Thursday 9 March 2017

Cuisenaire Rods for Intermediate Math

One of the larger goals of math in the intermediate grades is to learn about proportional reasoning (multiplicative thinking) as applied to fractions, percentages, proportions, ratios and patterning. This provides a solid foundation from which higher levels of mathematics can be explored, including geometry, linear and quadratic functions, and data management.

In the primary and junior grades, among other mathematical constructs, students work with decomposing larger numbers into smaller quantities, primarily as addends, and eventually working towards factors as used in multiplication.

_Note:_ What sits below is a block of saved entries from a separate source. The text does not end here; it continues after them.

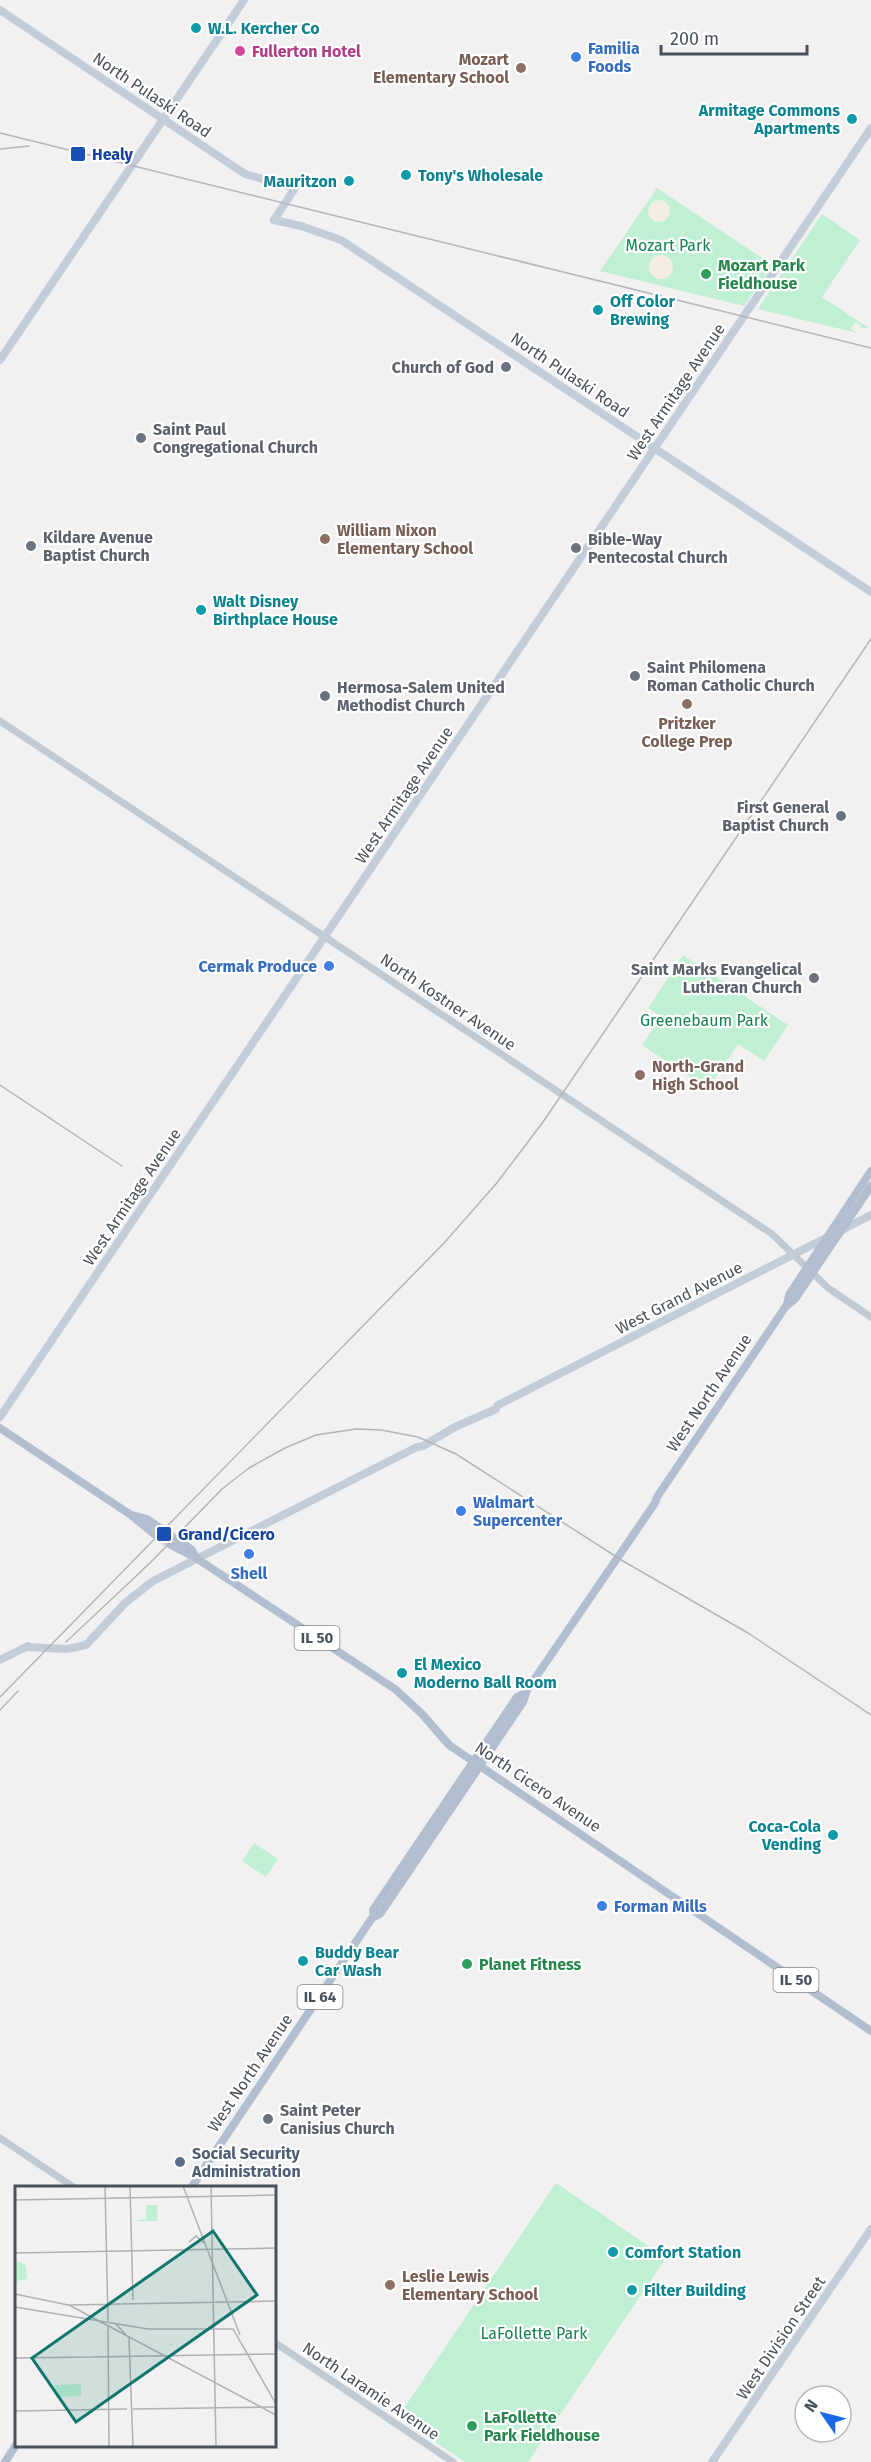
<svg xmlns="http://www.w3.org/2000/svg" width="871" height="2462" font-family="'Fira Sans',sans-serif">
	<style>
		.green { fill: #bff0d4 }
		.sand { fill: #f3eee1 }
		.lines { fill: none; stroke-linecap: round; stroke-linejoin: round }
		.primary-tunnel { stroke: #d0d0d3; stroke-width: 8; stroke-dasharray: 8 4; stroke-linecap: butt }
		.tertiary { stroke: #c1cad2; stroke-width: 7 }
		.secondary { stroke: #c3ccd9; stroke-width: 8 }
		.primary { stroke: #b0becf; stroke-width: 8 }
		.rail { stroke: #b2b5ba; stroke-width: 1.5 }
		.culture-dot { fill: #0f9aa8; stroke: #fff; stroke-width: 2 }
		.hotel-dot { fill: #d1479c; stroke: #fff; stroke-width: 2 }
		.shop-dot { fill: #3f7fe0; stroke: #fff; stroke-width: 2 }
		.education-dot { fill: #8d6e63; stroke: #fff; stroke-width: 2 }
		.transit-dot { fill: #1a4fb4; stroke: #fff; stroke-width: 2 }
		.leisure-dot { fill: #2e9e5b; stroke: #fff; stroke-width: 2 }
		.worship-dot { fill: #6b7280; stroke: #fff; stroke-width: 2 }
		.service-dot { fill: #5c6f8a; stroke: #fff; stroke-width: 2 }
		.labels { text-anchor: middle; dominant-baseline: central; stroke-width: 4.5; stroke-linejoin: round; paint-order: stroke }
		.shield { fill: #fff; stroke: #7f868e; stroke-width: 1.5 }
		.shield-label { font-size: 15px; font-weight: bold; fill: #48525e }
		.culture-label { font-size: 16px; font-weight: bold; fill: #0d838f; stroke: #fff; text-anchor: start }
		.shop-label { font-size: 16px; font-weight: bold; fill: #366cbe; stroke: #fff; text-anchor: start }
		.hotel-label { font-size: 16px; font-weight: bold; fill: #b23c85; stroke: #fff; text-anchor: start }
		.education-label { font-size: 16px; font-weight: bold; fill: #785e54; stroke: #fff; text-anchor: start }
		.street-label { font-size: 16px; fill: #48525e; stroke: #fff }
		.transit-label { font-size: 16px; font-weight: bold; fill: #164399; stroke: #fff; text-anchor: start }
		.park-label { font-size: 16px; fill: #178150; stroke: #fff }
		.leisure-label { font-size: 16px; font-weight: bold; fill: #27864d; stroke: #fff; text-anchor: start }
		.worship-label { font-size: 16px; font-weight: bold; fill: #5b616d; stroke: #fff; text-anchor: start }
		.service-label { font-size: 16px; font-weight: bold; fill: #4e5e75; stroke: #fff; text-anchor: start }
		.inset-road { fill: none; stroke: #aeb1b6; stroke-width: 1.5 }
		.view { fill: #0f766e; fill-opacity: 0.15; stroke: #0f766e; stroke-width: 3 }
		.inset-edge { fill: none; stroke: #48525e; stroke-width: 3 }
	</style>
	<rect width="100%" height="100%" fill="#f2f0f0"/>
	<g class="green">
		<polygon points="657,188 771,264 771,267 744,306 600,271"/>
		<polygon points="822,214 860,240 822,297 869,328 860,328 861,326 856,322 851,329 857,333 758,309"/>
		<polygon points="683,955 788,1025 764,1061 738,1044 708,1089 642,1045 661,1017 648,1008"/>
		<polygon points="254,1843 278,1859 266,1877 242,1861"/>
		<polygon points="556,2183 666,2258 528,2462 465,2462 398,2417"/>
	</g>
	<g class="sand">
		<circle cx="659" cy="211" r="11"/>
		<circle cx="661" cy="267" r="12"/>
	</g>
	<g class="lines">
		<g class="primary-tunnel">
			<polyline points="160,1528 177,1539"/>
			<polyline points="154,1534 171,1545"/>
		</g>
		<g class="tertiary">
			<polyline points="0,721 772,1234 828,1288 871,1317"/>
			<polyline points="0,2138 75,2188"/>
			<polyline points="274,2342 453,2462"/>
		</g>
		<g class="secondary">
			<polyline points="0,10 245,174 295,188 274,220 301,226 341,240 871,592"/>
			<polyline points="0,360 244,0"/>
			<polyline points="842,1230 871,1215"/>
			<polyline points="0,1417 871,128"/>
			<polyline points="26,1647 67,1649 86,1645 125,1603 153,1581 417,1447 423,1446 455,1427 496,1409 498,1405 828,1237"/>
			<polyline points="0,1660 28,1646"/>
			<polyline points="712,2462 871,2229"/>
		</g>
		<g class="primary">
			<polyline points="787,1305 789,1295 871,1171"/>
			<polyline points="0,1428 131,1515 154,1534"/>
			<polyline points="132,1515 147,1519 160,1528"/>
			<polyline points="177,1539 192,1550 196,1558"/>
			<polyline points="171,1545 196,1558 395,1689 422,1714 449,1745 871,2031"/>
			<polyline points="374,1916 373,1910 517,1697 524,1694"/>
			<polyline points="191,2188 372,1918 380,1914 523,1702 527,1690 655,1503 657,1497 786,1306 795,1299 871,1186"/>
			<polyline points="5,2462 16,2445"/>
		</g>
		<g class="rail">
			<polyline points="0,133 871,348"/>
			<polyline points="0,149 29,146"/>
			<polyline points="0,1085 122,1166"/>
			<polyline points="66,1642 150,1563 222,1489 249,1468 285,1448 316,1435 356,1429 381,1430 418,1437 456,1454 623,1561 748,1633 871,1715"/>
			<polyline points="0,1697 444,1243 496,1184 543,1122 871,639"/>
			<polyline points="0,1710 18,1691"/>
		</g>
	</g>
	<g class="culture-dot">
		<circle cx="196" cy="28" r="6"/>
		<circle cx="852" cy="119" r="6"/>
		<circle cx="406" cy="175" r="6"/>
		<circle cx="349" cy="181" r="6"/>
		<circle cx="598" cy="310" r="6"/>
		<circle cx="201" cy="610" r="6"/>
		<circle cx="402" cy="1673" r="6"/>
		<circle cx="833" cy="1835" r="6"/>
		<circle cx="303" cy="1961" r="6"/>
		<circle cx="613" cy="2252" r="6"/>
		<circle cx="632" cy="2290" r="6"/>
	</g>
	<circle class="hotel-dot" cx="240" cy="51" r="6"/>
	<g class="shop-dot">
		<circle cx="576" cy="57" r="6"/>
		<circle cx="329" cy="966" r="6"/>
		<circle cx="461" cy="1511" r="6"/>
		<circle cx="249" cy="1554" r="6"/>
		<circle cx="602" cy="1906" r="6"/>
	</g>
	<g class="education-dot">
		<circle cx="521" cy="68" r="6"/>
		<circle cx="325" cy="539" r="6"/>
		<circle cx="687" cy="704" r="6"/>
		<circle cx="640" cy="1075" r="6"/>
		<circle cx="390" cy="2285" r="6"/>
	</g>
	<g class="transit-dot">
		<rect x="70" y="146" width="16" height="16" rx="3"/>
		<rect x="156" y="1526" width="16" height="16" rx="3"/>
	</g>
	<g class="leisure-dot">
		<circle cx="706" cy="274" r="6"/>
		<circle cx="467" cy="1964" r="6"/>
		<circle cx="472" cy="2426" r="6"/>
	</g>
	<g class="worship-dot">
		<circle cx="506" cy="367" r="6"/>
		<circle cx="141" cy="438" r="6"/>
		<circle cx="31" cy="546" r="6"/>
		<circle cx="576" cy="548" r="6"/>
		<circle cx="635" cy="676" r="6"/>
		<circle cx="325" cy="696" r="6"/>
		<circle cx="841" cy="816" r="6"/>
		<circle cx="814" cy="978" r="6"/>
		<circle cx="268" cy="2119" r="6"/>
	</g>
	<circle class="service-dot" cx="180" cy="2162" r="6"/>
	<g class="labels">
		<g class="shield">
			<rect x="294.5" y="1626" width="45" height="24" rx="4.5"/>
			<rect x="773.5" y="1968" width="45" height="24" rx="4.5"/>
			<rect x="297.5" y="1985" width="45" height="24" rx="4.5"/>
		</g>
		<g class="shield-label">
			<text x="317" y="1638">IL 50</text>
			<text x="796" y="1980">IL 50</text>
			<text x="320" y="1997">IL 64</text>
		</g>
		<g class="culture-label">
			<text x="208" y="28">W.L. Kercher Co</text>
			<text x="840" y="110" text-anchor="end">Armitage Commons<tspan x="840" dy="18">Apartments</tspan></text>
			<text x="418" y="175">Tony's Wholesale</text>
			<text x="337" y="181" text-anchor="end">Mauritzon</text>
			<text x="610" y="301">Off Color<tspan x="610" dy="18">Brewing</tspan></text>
			<text x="213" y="601">Walt Disney<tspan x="213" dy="18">Birthplace House</tspan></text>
			<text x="414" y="1664">El Mexico<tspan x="414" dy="18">Moderno Ball Room</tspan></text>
			<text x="821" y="1826" text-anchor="end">Coca-Cola<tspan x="821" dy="18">Vending</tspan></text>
			<text x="315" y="1952">Buddy Bear<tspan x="315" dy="18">Car Wash</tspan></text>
			<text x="625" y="2252">Comfort Station</text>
			<text x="644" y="2290">Filter Building</text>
		</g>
		<g class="shop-label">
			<text x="588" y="48">Familia<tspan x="588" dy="18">Foods</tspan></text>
			<text x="317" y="966" text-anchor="end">Cermak Produce</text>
			<text x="473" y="1502">Walmart<tspan x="473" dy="18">Supercenter</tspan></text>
			<text x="249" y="1573" text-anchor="middle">Shell</text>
			<text x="614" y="1906">Forman Mills</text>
		</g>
		<g class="hotel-label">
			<text x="252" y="51">Fullerton Hotel</text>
		</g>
		<g class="education-label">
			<text x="509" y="59" text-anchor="end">Mozart<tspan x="509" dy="18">Elementary School</tspan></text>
			<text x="337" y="530">William Nixon<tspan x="337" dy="18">Elementary School</tspan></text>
			<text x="687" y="723" text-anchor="middle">Pritzker<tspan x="687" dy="18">College Prep</tspan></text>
			<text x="652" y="1066">North-Grand<tspan x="652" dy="18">High School</tspan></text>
			<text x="402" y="2276">Leslie Lewis<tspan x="402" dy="18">Elementary School</tspan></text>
		</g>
		<g class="street-label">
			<text transform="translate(152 95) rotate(34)">North Pulaski Road</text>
			<text transform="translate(570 375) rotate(34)">North Pulaski Road</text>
			<text transform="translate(676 392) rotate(-56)">West Armitage Avenue</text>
			<text transform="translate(404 795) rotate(-56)">West Armitage Avenue</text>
			<text transform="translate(448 1002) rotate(34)">North Kostner Avenue</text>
			<text transform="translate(132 1197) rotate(-56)">West Armitage Avenue</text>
			<text transform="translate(679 1298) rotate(-27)">West Grand Avenue</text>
			<text transform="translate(709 1393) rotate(-56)">West North Avenue</text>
			<text transform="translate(538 1787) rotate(34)">North Cicero Avenue</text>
			<text transform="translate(250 2073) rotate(-56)">West North Avenue</text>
			<text transform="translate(781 2338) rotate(-56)">West Division Street</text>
			<text transform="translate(371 2391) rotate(34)">North Laramie Avenue</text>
		</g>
		<g class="transit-label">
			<text x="92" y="154">Healy</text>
			<text x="178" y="1534">Grand/Cicero</text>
		</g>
		<g class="park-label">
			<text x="668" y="245">Mozart Park</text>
			<text x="704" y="1020">Greenebaum Park</text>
			<text x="534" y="2333">LaFollette Park</text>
		</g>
		<g class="leisure-label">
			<text x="718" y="265">Mozart Park<tspan x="718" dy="18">Fieldhouse</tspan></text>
			<text x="479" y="1964">Planet Fitness</text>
			<text x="484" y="2417">LaFollette<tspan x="484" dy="18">Park Fieldhouse</tspan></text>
		</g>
		<g class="worship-label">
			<text x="494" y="367" text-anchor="end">Church of God</text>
			<text x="153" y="429">Saint Paul<tspan x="153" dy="18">Congregational Church</tspan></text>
			<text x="43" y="537">Kildare Avenue<tspan x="43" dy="18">Baptist Church</tspan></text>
			<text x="588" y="539">Bible-Way<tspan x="588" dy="18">Pentecostal Church</tspan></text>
			<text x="647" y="667">Saint Philomena<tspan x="647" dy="18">Roman Catholic Church</tspan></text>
			<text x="337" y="687">Hermosa-Salem United<tspan x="337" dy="18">Methodist Church</tspan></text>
			<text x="829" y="807" text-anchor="end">First General<tspan x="829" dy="18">Baptist Church</tspan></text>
			<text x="802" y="969" text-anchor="end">Saint Marks Evangelical<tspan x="802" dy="18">Lutheran Church</tspan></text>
			<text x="280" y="2110">Saint Peter<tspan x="280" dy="18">Canisius Church</tspan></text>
		</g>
		<g class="service-label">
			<text x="192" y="2153">Social Security<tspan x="192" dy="18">Administration</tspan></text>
		</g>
	</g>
	<g transform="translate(15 2186)">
		<rect width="261" height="261" fill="#f2f0f0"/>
		<path d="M131,19h12l-1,16h-24l13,-2zM0,74l11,5 1,14 -10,2v13zM66,198v12l-25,1 -1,-12z" fill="#bff0d4"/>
		<path class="inset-road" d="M90,0l3,135M115,0l3,114M168,0l57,149M196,0l5,261M0,14l261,-5M174,56l7,-6 8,7M0,67l261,-5M0,108l53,11 208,-4M54,119l207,110M0,121l133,22h85l43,75M101,138l13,14 4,109M93,139l1,122M76,171l185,-3M0,172l77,-1M118,223l143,-2M0,225l112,-2"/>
		<path class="view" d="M198,45l44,64 -181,127 -44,-64z"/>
		<rect width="261" height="261" class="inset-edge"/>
	</g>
	<g transform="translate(823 2414) rotate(305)"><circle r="28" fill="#ffffff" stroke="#b6babf" stroke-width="1.5"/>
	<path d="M0-4.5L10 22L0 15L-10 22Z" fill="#1869e5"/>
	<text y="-9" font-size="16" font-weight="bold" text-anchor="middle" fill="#48525e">N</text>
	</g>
	<path d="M661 45v9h146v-9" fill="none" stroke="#48525e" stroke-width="3"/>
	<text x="670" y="45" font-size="18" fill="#48525e" stroke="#ffffff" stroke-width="4.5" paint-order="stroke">200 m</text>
</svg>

Cuisenaire rods are a useful tool in math, allowing students to easily compose and decompose small quantities while showing the proportional relationships. For example,

Image result for cuisenaire rods

Each block can represent an even proportion of units. For example, if we call the white rod "1" and the red rod "2", then it follows that light green is "3" and so on up to 10.

We can combine rods to create larger numbers, such as 12 by using red and orange, 20 by using 2 oranges etc.

We can also assign a larger value than "1" as our base (white) unit. If we assign it as "5", then we can count by 5's up to 50 without the need to add additional rods.

Using these relationships, intermediate students can use these rods to explore the concepts of proportion, ratios, fractions, and the distributive property.

Factoring and the Distributive Property With Cuisenaire Rods

Using the principles listed above, students can use the rods to factor a larger number. For example,
in the following photo, 12 is factored in a variety of ways:


 In the dark green row, we see 2 rods of 6 or 2 x 6. Likewise, in the red row, we see the reversed version where there are 6 rods of 2, or 6 x 2. Through the use of many examples, students can determine through exploration the commutative property of multiplication, and also the relationship between multiplication and division.

Factor trees can also be built in this way, by further reducing the larger factors. Eventually, each component of each row can be factored down to the prime number components.

If we decided to use a base unit other than one, we could compare similar numbers based on proportional relationships. For example, if we chose "3" as our base for the above example, the top row would be worth 36. The second row would be 2 rods of 18. The third row would be 3 rods of 12, and so on. We could also build the 36 by using more orange and red rods and keeping the base unit as 1.

In the following picture, "9" has been divided into various rows in a somewhat different way:

Moving down from the top, the second row shows 3 rods of 3, or 3 x 3. In the third row down, we see something new. Suddenly there are two different colours in the row. Can we write a multiplication expression for this row?
Similarly, the 4th row also has two different colours.
In the 5th row, however, we see a pattern emerge. There are 3 instances of red-white, or 2, 1 in this row. How might we express this mathematically?

This is an example of the distributive principle of multiplication. How else might we use cuisenaire rods to show this?

So far we've been looking at rows of rods to compare relative values. How might we move into an extra dimension where we can compare both rows and columns?

Eventually, algebra tiles will help with these visualizations, however, the challenge of combining grids to visualize proportions allows for concrete abstraction that will eventually lead into linear and quadratic applications.